Many antennas is a smart antenna technique which overcomes the performance limitation of single user multiple-input multiple-output (MIMO) techniques. In cellular communication, the maximum number of considered antennas for downlink is 2 and 4 to support 3GPP Long Term Evolution (LTE) and IMT Advanced requirements, respectively. Since the available spectrum band will probably be limited while the data rate requirement will continuously increase beyond IMT-A to support the mobile multimedia services, it is highly probable that the number of transmit antennas at the base station must be increased to 8–64 or more. The installation of many antennas at single base stations introduced many challenges and required development of several high technologies: a new SDMA engine, a new beamforming algorithm and a new antenna array.

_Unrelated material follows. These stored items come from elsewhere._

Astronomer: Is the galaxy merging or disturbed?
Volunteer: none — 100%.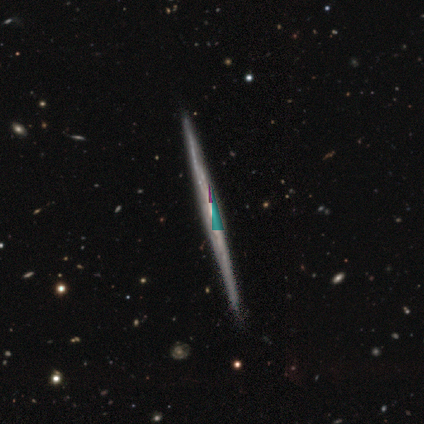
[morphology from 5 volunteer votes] A featured or disk galaxy (80%) viewed edge-on (100%) with no central bulge (100%).

Vote fractions:
- Smooth or featured? featured or disk: 80% / star or artifact: 20% / smooth: 0%
- Edge-on disk? yes: 100% / no: 0%
- Edge-on bulge? none: 100% / boxy: 0% / rounded: 0%
- Merging? none: 75% / minor disturbance: 25% / major disturbance: 0% / merger: 0%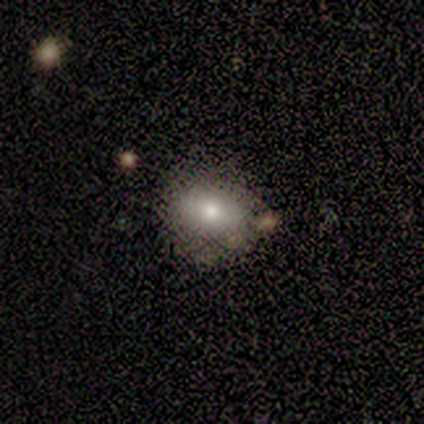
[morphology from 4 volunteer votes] A smooth galaxy with no disk features (75%) that is round (67%).

Vote fractions:
- Smooth or featured? smooth: 75% / featured or disk: 25% / star or artifact: 0%
- How rounded? round: 67% / in between: 33% / cigar-shaped: 0%
- Merging? none: 50% (tied) / minor disturbance: 50% (tied) / major disturbance: 0% / merger: 0%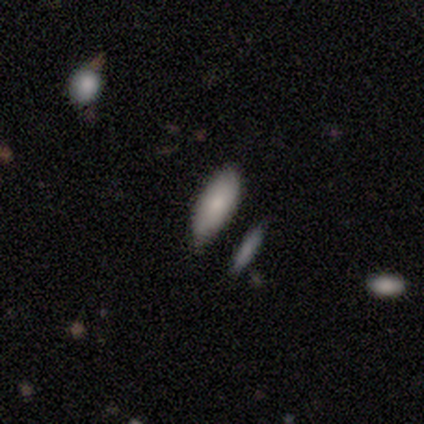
Smooth or featured?
  - smooth: 80% *
  - star or artifact: 20%
  - featured or disk: 0%
How rounded?
  - in between: 100% *
  - round: 0%
  - cigar-shaped: 0%
Merging?
  - none: 75% *
  - minor disturbance: 25%
  - major disturbance: 0%
  - merger: 0%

- New space-division multiple access (SDMA) engine: multi-user MIMO, network MIMO, coordinate multi-point transmission (COMP) (Cooperative diversity), remote radio equipment (RRE).
- New beam-forming: linear beam-forming such as MF, ZF and MMSE and non-linear beam-forming (precoding) such as Tomlinson-Harashima precoding (THP), vector perturbation (VP), and Dirty paper coding (DPC).

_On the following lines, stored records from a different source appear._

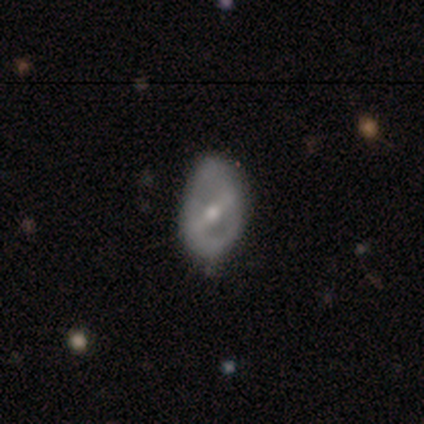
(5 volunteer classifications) smooth_or_featured: featured or disk (p=0.80) [alt: smooth p=0.20]
disk_edge_on: no (p=1.00)
bar: strong (p=0.50) [tied with: weak p=0.50]
has_spiral_arms: no (p=1.00)
bulge_size: moderate (p=0.50) [tied with: small p=0.50]
merging: minor disturbance (p=0.60) [alt: none p=0.40]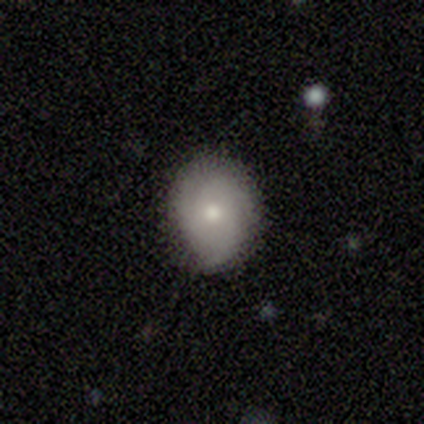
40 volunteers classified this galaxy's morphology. This appears to be a featured or disk galaxy (52%) with no bar (90%), 3 (83%) tight (50%, tied with medium) spiral arms (60%) and a small central bulge (50%). Merging: none (92%).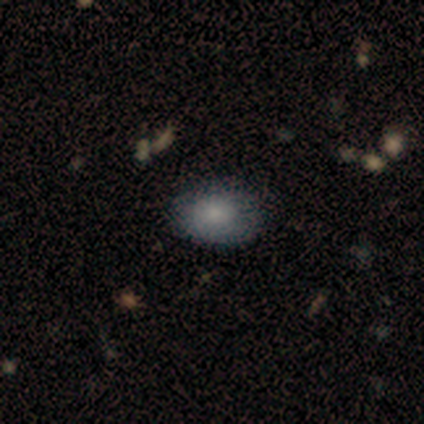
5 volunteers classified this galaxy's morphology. smooth-or-featured: smooth: 60% | featured or disk: 40% | star or artifact: 0%
  how-rounded: in between: 100% | round: 0% | cigar-shaped: 0%
  merging: none: 80% | minor disturbance: 20% | major disturbance: 0% | merger: 0%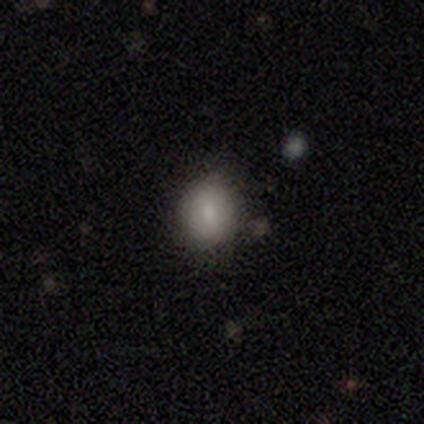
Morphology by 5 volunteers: smooth_or_featured: smooth (p=1.00)
how_rounded: round (p=0.60) [alt: in between p=0.40]
merging: none (p=1.00)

- New antenna array: direct, remote and wireless antenna array.
  - Direct antenna array: linear and 3D phased array, new structure array, and dynamic antenna array.
  - Remote and wireless antenna array: distributed antenna array and cooperative beam-forming.

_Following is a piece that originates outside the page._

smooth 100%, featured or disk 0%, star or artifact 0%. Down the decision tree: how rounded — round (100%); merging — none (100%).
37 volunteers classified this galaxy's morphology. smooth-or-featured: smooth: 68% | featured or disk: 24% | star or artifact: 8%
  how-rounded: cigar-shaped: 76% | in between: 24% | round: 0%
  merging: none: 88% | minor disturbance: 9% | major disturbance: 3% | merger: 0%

- Multiple air interfaces: single chip antenna array for an energy efficient short-range transmission.

== History of multiple antennas in cellular communications ==
The table summarizes the recent history of multiple antenna techniques in cellular communications. The table includes the future prediction as well for IMT-A and beyond.

| Standards | WCDMA | HSDPA | LTE | IMT Advanced |
|---|---|---|---|---|
| Deployment | 2003 | 2006 | 2012 | 2015 |
| Peak rate (bit/s) | 384 k | 14 M | 100–320 M | 1 G |
| Bandwidth (MHz) | 5 | 5 | 20 | 40–100 |
| Tx antennas in a macro-cell | 2 | 2 | 2–4 | 4–8 |
| Paradigm | Reliability | Data rate | Peak rate | Average rate |
| Spatial processing | Spatial diversity: circuit | Spatial diversity: packet | Spatial multiplexing (2–4) | Spatial division (2–4) |

== See also ==
- Antenna diversity
- Dynamic single frequency networks (dsfn)
- Spatial multiplexing
- Distributed antenna system
- Single-frequency network (sfn)
- Space–time code
- Space–time block code
- Beamforming
- Precoding
- Dirty paper coding (DPC)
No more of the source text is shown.